Table 4. Comparison of Higher Dose Regimens versus Low-Dose, Weekly Paclitaxel for NHL
Press et al.18 noted 64% of patients with ≥ Grade 2 toxicity, most commonly Grade 4 granulocytopenia. Casasnovas et al.19 reported that 100% of their patients were found to have toxicities of ≥ Grade 2, including pancytopenia. With regard to the current study, there were only 24% of patients in whom toxicities of ≥ Grade 2 were reported. It is clear that the low-dose weekly regimen evaluated in the current study resulted in a lower rate of toxicity in these patients.
The comparison of efficacy in these studies is interesting. The study by Press et al.18 reported that only 2 of their patients (5%) achieved a CR lasting a median of 3 months. The study by Casasnovas et al.19 reported 2 patients (5%) with a CR that lasted a median of 16.3 months. In contrast, low-dose weekly paclitaxel as employed in the current study was found to result in 26% of patients achieving a CR with a median duration of 11 months (range, 1–23 months) and 11% of patients achieving a PR. Responding patients nearly always demonstrated initial tumor shrinkage after the first cycle of therapy, with some improvement noted after the second cycle, whereas it was uncommon for those patients with SD after the first cycle of therapy to have an improvement in their antitumor effect by the end of the second cycle. This suggests that responding patients may benefit from continuing the regimen beyond two cycles to optimize the duration of response in future studies, whereas those who do not demonstrate signs of tumor shrinkage early in therapy should progress to alternative therapies.

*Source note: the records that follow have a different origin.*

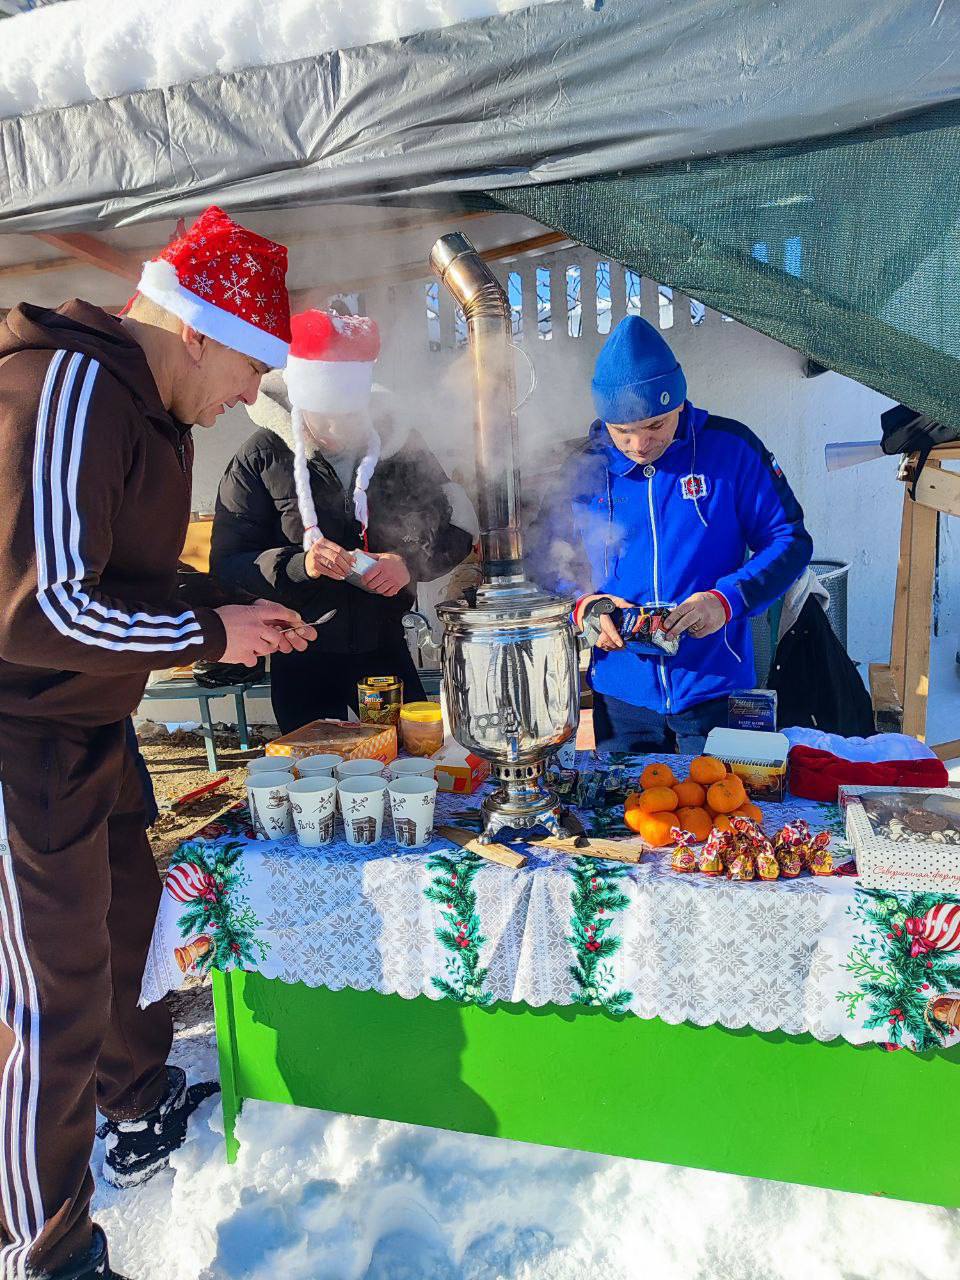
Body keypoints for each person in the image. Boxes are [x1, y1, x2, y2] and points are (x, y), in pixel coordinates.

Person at [0, 206, 317, 1280]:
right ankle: (42, 1249)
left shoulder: (148, 411)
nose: (246, 397)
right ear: (195, 328)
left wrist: (223, 607)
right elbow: (37, 607)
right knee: (45, 999)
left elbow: (124, 579)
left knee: (118, 936)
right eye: (249, 368)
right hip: (18, 740)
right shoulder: (65, 388)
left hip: (85, 727)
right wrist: (207, 632)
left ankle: (134, 1101)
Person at [528, 314, 813, 755]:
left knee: (723, 799)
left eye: (655, 426)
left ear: (679, 402)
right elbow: (544, 559)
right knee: (628, 801)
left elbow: (789, 540)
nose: (639, 445)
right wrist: (583, 606)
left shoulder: (731, 450)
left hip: (717, 687)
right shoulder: (585, 468)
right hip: (621, 695)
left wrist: (726, 600)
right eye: (622, 432)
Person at [211, 310, 477, 732]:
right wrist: (301, 565)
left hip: (384, 646)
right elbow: (228, 563)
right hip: (300, 650)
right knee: (314, 766)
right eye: (322, 415)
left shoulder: (400, 445)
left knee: (411, 755)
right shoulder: (261, 455)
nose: (336, 428)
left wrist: (409, 565)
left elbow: (457, 527)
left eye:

The current study highlights the important issue that altering the dose schedule can favorably alter the toxicity as well as the response profile. The reason for the apparent improved response rate noted in lymphoma patients treated with the low-dose regimen compared with the higher dose delivered every 3 weeks is not clear. The dose density was similar to the higher doses provided every 3 weeks (range, 175–250 mg/m2). The results suggest that some mechanisms of action may be better exploited by different delivery schemas. Although to our knowledge altering drug delivery schedules has not been shown to be of benefit in many studies, some success has been reported. The Cancer and Leukemia Group B investigated the use of an infusional regimen of doxorubicin, vincristine, etoposide, prednisone, and cyclophosphamide (I-CHOPE) in patients who had already failed the CHOP regimen or bolus CHOPE. They reported a 48% response rate with a 17% CR rate and a 6-month progression-free survival rate of 24%.20
In the case of paclitaxel, mechanisms of action against tumor angiogenesis may be active with this low-dose, but more consistent-exposure regimen. Evidence that angiogenesis is important in the progression of lymphoma is mounting.8, 9
Preclinical evidence also supports the role of taxanes as antiangiogenic agents. In a murine model, paclitaxel given intraperitoneally at a dose of 6 mg/kg (n = 17) inhibited basic fibroblastic growth factor (bFGF) and vascular endothelial growth factor-induced neovascularization by 45% and 37%, respectively.7 Data from the current study (Figs. 1 and 2) are supportive of a change in the MVD correlating with disease response after exposure to paclitaxel, although we recognize that “correlation” does not necessarily indicate “cause.” This observation has led to a larger review of paired patient samples before and after therapy to assess stromal changes. The pattern noted in these few samples is consistent with a larger study we have reported in a preliminary fashion in which a decrease in MVD correlating with disease response and elevated MVD in nonresponding patients with lymphoma was noted.11
Future trials with these and other classes of agents should continue to focus on varying drug schedules to take advantage of all potential mechanisms of action.